**AUSGANGSTEXT:**
Vom Jupiter und von Ochsen.

Vor mir wird es gerade laut in der Straßenbahn. Auf der einen Seite sitzen vier Schüler und daneben eine Rentnerin. Diese geifert in einer unglaublichen Lautstärke und mit einer – ich benenne es mal dezent – gewöhnungsbedürftigen Wortwahl auf die Jungs ein: „Ihr dummen Arschlöcher, nehmt ihr endlich eure vergammelten Treter von den Sitzen runter! Haben eure nichtsnutzigen Eltern euch nichts beigebracht? Ihr gehört doch alle ins Heim zu den anderen Bastarden!“ Von den so nett Angesprochenen erfolgt übrigens gar keine Reaktion. Sie ignorieren das Gezeterte einfach. Ist vielleicht auch besser so. Es reagiert auch sonst niemand. Nur die Rentnerin wird angestarrt. „Will von euch Idioten niemand was sagen?“

Es sagt immer noch niemand etwas. Wenn man übriges genau hinguckt, sieht man, dass die Kinder ihre Füße gar nicht auf den Polstern haben. Die Schüler tippen mit den Füßen an den Kanten der Podeste, auf die die Sitze montiert sind. Ich sitze übrigens manchmal auch so da.

An der nächsten Haltestelle steigt eine Frau ein. Sie steuert auf die Platzgruppe zu, in denen auch die Rentnerin sitzt. „Können Sie bitte Ihren Hund auf Ihren Schoss nehmen? Ich möchte mich gern hinsetzen.“ Der Chihuahua wird kommentarlos rüber gehoben. Die Frau setzt sich jedoch nicht sofort. Sie nimmt erst ein Taschentuch und wischt mehrmals über den Sitzplatz.

**AUFGABENSTELLUNG:**
Schreiben Sie aus dem Text über die Straßenbahnfahrt den Abschnitt wortgetreu ab, beginnend bei „An der nächsten“ und endend bei „über den Sitzplatz.“. Die Zeilen sind eigenständiges Material und stehen in keinem Zusammenhang mit dem Text.

**VERFÜGBARE DATEN:**
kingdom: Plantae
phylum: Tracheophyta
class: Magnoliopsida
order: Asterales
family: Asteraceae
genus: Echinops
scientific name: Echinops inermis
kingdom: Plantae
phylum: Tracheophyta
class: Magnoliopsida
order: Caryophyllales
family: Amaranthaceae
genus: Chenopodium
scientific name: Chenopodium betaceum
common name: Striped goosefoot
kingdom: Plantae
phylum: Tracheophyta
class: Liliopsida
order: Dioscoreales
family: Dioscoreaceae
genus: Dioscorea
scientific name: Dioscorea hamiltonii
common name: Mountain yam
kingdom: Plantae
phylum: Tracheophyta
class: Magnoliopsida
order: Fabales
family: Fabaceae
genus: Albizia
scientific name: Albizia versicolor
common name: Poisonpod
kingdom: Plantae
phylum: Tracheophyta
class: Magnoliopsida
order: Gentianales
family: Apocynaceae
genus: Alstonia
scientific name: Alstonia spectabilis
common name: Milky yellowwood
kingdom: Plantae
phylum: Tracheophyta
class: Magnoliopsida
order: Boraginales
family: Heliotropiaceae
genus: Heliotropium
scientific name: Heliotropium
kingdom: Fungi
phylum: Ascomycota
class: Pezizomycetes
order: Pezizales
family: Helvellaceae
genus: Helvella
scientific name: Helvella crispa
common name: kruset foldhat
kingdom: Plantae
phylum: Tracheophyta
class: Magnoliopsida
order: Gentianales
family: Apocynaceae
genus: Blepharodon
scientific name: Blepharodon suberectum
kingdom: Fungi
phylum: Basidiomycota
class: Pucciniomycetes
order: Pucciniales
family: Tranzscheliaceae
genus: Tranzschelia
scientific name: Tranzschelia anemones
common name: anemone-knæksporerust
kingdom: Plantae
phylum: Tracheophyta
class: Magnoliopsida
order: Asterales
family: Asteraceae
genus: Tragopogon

**LÖSUNG:**
An der nächsten Haltestelle steigt eine Frau ein. Sie steuert auf die Platzgruppe zu, in denen auch die Rentnerin sitzt. „Können Sie bitte Ihren Hund auf Ihren Schoss nehmen? Ich möchte mich gern hinsetzen.“ Der Chihuahua wird kommentarlos rüber gehoben. Die Frau setzt sich jedoch nicht sofort. Sie nimmt erst ein Taschentuch und wischt mehrmals über den Sitzplatz.